What Was the Outcome?
The High Court dismissed both review applications. The court found no reason to disturb the AR’s taxation order, including the AR’s assessment of Section 1 costs at $15,000, Section 2 costs at $450, and disbursements at $4,481.45. In practical terms, this meant that Mr Pang retained the taxed amounts awarded by the AR, subject to any payment already made.
As to costs of the review proceedings, the judge made no orders as to costs. Each party was directed to bear their own costs for the review. This outcome is consistent with the court’s view that neither party’s review arguments warranted a departure from the AR’s decision.

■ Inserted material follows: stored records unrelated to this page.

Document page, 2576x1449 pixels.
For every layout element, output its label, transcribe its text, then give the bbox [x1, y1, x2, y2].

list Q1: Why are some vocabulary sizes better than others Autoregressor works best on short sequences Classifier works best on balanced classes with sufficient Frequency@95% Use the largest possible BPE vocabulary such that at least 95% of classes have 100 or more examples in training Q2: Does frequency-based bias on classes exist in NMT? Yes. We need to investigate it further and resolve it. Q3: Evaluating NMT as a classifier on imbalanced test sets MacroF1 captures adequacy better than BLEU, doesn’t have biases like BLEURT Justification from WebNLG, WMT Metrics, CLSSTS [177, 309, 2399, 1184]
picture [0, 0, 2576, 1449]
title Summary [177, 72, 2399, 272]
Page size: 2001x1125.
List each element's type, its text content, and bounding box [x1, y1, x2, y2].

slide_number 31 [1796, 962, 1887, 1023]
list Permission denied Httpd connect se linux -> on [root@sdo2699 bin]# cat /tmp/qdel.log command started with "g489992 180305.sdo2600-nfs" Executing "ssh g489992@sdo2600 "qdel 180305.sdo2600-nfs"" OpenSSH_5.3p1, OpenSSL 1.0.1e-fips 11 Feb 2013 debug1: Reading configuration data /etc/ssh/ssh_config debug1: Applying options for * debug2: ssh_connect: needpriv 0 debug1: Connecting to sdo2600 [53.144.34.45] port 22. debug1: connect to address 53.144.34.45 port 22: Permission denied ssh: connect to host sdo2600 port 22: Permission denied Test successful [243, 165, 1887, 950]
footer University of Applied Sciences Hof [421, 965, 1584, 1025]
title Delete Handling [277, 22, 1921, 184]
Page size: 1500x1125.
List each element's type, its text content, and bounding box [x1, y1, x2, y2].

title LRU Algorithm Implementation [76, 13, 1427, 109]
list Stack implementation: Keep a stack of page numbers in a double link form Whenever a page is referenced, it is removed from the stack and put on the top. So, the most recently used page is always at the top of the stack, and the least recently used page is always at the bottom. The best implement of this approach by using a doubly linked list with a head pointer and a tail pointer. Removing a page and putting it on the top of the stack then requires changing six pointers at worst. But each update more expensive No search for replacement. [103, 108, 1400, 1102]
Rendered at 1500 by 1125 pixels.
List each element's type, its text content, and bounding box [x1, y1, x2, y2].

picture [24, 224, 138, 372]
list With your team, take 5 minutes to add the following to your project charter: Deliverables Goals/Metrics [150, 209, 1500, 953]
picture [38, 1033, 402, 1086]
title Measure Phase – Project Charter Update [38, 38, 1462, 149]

Why Does This Case Matter?
This case is useful for practitioners because it clarifies the relationship between the indemnity basis for solicitor and client costs and the taxing officer’s duty to scrutinise reasonableness. While indemnity taxation resolves doubts in favour of the receiving party, it does not operate as a rubber stamp. The court will still examine the nature of work done, the complexity of the matter, and whether the time claimed is justified in context. Lawyers preparing bills for taxation should therefore ensure that time entries are not only accurate but also capable of explanation as reasonable and necessary, particularly where the work involves research, learning new areas of law, or extensive correspondence.
Second, the decision illustrates the limits of bill of costs proceedings as a forum for broader disputes about the underlying retainer agreement or alleged misconduct. Allegations of tampering with a Warrant to Act were treated as outside scope and unsupported by evidence. Similarly, complaints about the fairness of a non-refundable retainer were not determined within the taxation review because no proper application to challenge validity or effect was brought and no evidence of misconduct was adduced. Practitioners should take note that if a client wishes to challenge the validity of costs arrangements, the correct procedural route under the Legal Profession Act must be pursued.
Third, the case highlights the importance of evidential support when alleging procedural or substantive errors in taxation. Mr Pang’s contention that the AR applied the wrong basis (standard rather than indemnity) failed because he could not point to the AR’s Notes of Evidence demonstrating such an error. This underscores that review is not an opportunity to re-argue the case in the abstract; it is a mechanism to correct identifiable errors, supported by the record.
Legislation Referenced
- Rules of Court (Cap 332, R 5, 2014 Rev Ed), Order 59 r 27(3)
- Rules of Court (Cap 332, R 5, 2014 Rev Ed), Order 59 (including Appendix 1)
- Legal Profession Act (Cap 161, 2001 Rev Ed), s 111
- Legal Profession Act (Cap 161, 2001 Rev Ed), s 113(2)
- Law Society of Singapore Practice Directions and Rulings 2013 on non-refundable retainers (paragraph 44)
Cases Cited
- Lin Jian Wei and another v Lim Eng Hock Peter [2011] 3 SLR 1052
- Wong Foong Chai v Lin Kuo Hao [2005] 3 SLR(R) 74
Source Documents
This article analyses [2016] SGHC 149 for legal research and educational purposes. It does not constitute legal advice. Readers should consult the full judgment for the Court's complete reasoning.